In April 1999, 54 year-old Miles Hilton-Barber completed the toughest foot-race in the World - the Marathon des Sables, a 150 mile Ultra-Marathon race through the 120 degree heat of the Sahara Desert
In April 2000 Miles climbed to a height of 17,500 feet in the Himalayas. He then successfully conquered Kilimanjaro, the highest mountain in Africa at 19,340 feet. A few days later he took part in a military expedition climbing Mt. Blanc , Europe's highest mountain.
For anyone this would be an impressive record, but it is all the more astounding in that Miles has been blind for 20 years. He relies on his friend and sighted guide, Jonathan Cook , to help him achieve his goals.
In November 2000 Miles then set a world record as the first blind person to man-haul a sledge over 400 kilometres across Antarctica. Frostbite prevented him from continuing his amazing bid to be the first blind person to reach the South Pole.
In August 2001 he participated in an 11 day Ultra-marathon event across China, including sections of the Gobi Desert, 12,000 feet high Tibetan mountain tracks and the Great Wall of China. On returning to the UK, he then climbed Ben Nevis (the UK's highest mountain), and abseiled down several tower blocks for charity.
In January 2002 he competed in the Siberian Ice Marathon, billed as "The Coldest Marathon on Earth". A few weeks later, after qualifying as a scuba diver, he undertook 12 open water dives in the Red Sea off Hurghada , Egypt, exploring shipwrecks 80 feet down on coral reefs. He is now qualified as an Advanced Open Water scuba diver.
Six weeks later Miles, as part of a 5-man team, set an astonishing new world record - crossing the entire Qatar Desert non-stop and unsupported. The 200 kilometre journey, pulling a third of a ton of water and supplies behind them, took them over 78 hours day and night, without sleep.
Miles then flew direct to France, having entered in the Paris Marathon due to start 36 hours later, but on arrival in Paris found himself unable to walk and was declared medically unfit due to ankle and feet injuries sustained in the desert.
In July 2003 he participated in the Commonwealth Games Queen's Jubilee Baton Relay Race. Five weeks later Miles then set off on the massive "Around the World in Eighty Ways" project. This was a 93-day 38,000 mile circumnavigation of the entire world, accompanied by two disabled friends, using over 80 challenging forms of transport, promoting the untapped potential of people with disabilities. These included swimming 11 miles under the Red Sea, hot air ballooning over the Nevada Desert and setting the lap record for a blind driver at the Malaysian Grand Prix Circuit, racing a 200kph Lotus.
On returning to Britain, he was voted as BBC Radio 5 Live's "Alternative Sports personality of the Year", featured in the latest edition of Debrett's "People of Today", and presented with an Honorary "Master of the University" award by Derby University, in recognition of his remarkable achievements in endurance events and his major contribution to charity.

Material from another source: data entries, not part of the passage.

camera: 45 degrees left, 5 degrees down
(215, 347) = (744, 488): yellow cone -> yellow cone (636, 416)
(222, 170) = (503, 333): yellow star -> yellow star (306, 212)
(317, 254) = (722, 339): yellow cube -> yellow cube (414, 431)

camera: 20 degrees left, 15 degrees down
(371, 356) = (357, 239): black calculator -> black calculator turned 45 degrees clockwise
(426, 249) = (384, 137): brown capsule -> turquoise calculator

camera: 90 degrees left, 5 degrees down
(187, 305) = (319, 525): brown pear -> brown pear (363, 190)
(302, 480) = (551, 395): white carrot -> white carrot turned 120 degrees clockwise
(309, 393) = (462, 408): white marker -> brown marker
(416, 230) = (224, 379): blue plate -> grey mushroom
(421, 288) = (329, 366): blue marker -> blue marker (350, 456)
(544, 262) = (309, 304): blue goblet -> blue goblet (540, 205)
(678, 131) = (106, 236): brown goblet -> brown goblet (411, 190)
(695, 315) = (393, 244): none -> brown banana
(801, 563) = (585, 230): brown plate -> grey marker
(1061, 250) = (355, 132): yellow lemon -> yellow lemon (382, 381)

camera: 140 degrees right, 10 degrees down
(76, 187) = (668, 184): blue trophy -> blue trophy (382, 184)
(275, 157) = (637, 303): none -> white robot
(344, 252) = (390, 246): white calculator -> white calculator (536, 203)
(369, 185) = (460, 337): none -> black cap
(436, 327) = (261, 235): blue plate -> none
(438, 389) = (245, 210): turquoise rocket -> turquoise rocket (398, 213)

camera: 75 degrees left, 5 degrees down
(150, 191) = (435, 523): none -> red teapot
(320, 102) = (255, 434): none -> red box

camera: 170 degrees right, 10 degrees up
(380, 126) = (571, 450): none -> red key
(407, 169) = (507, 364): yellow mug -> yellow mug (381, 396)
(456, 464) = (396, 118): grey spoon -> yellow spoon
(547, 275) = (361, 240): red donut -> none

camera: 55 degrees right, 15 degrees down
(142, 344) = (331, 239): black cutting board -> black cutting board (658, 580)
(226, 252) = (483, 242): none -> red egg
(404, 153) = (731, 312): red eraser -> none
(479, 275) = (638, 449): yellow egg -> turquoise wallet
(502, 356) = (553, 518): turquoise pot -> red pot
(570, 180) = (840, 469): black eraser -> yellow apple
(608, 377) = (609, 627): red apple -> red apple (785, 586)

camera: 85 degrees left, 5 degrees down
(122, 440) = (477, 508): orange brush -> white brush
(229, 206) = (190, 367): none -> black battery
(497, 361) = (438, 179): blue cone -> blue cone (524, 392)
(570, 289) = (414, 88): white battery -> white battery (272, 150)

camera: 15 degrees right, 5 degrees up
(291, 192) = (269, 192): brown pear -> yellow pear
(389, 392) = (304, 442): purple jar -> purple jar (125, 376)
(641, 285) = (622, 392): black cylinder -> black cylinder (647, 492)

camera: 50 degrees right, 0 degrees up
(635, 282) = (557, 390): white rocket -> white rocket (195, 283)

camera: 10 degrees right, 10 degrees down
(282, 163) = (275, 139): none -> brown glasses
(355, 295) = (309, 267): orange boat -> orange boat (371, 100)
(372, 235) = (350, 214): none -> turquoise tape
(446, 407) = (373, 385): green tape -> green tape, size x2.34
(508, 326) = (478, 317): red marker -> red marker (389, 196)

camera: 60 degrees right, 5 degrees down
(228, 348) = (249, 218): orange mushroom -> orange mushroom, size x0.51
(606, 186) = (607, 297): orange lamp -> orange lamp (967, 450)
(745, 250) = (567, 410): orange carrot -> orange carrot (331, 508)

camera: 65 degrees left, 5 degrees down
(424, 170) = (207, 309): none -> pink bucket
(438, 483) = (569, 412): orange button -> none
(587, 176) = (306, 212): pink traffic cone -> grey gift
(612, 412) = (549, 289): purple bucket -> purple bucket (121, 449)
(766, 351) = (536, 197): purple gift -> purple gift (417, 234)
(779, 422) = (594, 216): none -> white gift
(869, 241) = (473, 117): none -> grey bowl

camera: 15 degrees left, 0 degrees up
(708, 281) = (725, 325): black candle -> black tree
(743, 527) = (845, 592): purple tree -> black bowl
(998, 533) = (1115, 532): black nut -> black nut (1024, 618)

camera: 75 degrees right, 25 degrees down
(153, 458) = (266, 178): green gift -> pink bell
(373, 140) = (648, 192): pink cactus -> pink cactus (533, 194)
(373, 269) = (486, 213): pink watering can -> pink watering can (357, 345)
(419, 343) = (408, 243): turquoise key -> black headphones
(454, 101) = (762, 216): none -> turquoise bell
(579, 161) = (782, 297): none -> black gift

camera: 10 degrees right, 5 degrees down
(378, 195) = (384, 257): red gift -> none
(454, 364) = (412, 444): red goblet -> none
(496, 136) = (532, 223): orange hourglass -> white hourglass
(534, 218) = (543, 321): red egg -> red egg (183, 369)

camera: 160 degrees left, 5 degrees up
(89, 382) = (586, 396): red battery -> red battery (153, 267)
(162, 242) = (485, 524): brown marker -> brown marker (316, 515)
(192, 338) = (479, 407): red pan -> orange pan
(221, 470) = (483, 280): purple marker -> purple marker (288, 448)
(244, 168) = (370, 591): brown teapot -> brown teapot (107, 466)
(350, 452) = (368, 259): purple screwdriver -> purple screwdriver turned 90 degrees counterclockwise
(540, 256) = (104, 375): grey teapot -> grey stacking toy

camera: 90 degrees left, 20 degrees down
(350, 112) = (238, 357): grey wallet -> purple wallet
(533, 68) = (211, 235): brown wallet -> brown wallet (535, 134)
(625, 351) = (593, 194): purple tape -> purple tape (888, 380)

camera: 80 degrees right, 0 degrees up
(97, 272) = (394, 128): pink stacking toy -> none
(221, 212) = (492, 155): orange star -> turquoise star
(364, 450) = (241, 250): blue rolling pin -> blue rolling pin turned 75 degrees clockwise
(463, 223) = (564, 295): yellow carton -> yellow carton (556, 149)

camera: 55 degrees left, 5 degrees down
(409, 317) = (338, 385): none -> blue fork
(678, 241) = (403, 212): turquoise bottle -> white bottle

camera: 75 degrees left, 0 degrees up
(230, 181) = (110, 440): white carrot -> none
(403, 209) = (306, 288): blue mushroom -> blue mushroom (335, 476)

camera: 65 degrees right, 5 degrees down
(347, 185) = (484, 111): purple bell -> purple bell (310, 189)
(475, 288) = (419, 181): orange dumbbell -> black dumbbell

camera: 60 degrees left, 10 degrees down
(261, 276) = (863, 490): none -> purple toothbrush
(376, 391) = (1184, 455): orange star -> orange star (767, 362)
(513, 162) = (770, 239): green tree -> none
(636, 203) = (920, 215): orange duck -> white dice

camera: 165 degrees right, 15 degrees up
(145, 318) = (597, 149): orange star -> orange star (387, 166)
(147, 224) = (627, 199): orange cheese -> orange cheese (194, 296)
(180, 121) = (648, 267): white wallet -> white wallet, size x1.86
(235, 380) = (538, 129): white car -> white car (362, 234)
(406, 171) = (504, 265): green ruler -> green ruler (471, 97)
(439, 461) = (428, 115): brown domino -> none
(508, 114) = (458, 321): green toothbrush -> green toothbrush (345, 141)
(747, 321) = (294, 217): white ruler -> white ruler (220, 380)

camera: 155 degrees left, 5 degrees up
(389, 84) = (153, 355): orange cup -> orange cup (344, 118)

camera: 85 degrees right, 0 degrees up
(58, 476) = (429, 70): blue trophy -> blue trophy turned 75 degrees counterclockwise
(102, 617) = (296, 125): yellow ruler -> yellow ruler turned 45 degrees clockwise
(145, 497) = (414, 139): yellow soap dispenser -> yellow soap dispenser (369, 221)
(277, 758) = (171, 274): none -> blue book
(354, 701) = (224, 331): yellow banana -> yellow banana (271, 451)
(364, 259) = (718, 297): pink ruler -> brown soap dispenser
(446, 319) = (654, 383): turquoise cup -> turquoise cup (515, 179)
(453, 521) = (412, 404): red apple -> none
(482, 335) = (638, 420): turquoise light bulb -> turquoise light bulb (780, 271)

He is a recent recipient of the Rotary International Paul Harris Award.
Miles set another world first in August, becoming the first blind person to fly the English Channel in a microlight. He has also just set a new British high-altitude record, climbing to 15,500 feet in sub-zero, open cockpit conditions. In July he plans to embark on a 35-day, 12,500 miles world record attempt, flying a microlight from London to Sydney, Australia with Storm Smith, a highly experienced and accomplished microlight pilot, relying on speech-output from his flight instruments.
Miles' past accomplishments also include Grade 5 Zambesi white water rafting, tandem cycling marathons, abseiling, Scottish Grade 3 technical ice climbing, hot-air ballooning, water skiing, the 1998 London Marathon, para-sailing and 40 sky-diving jumps.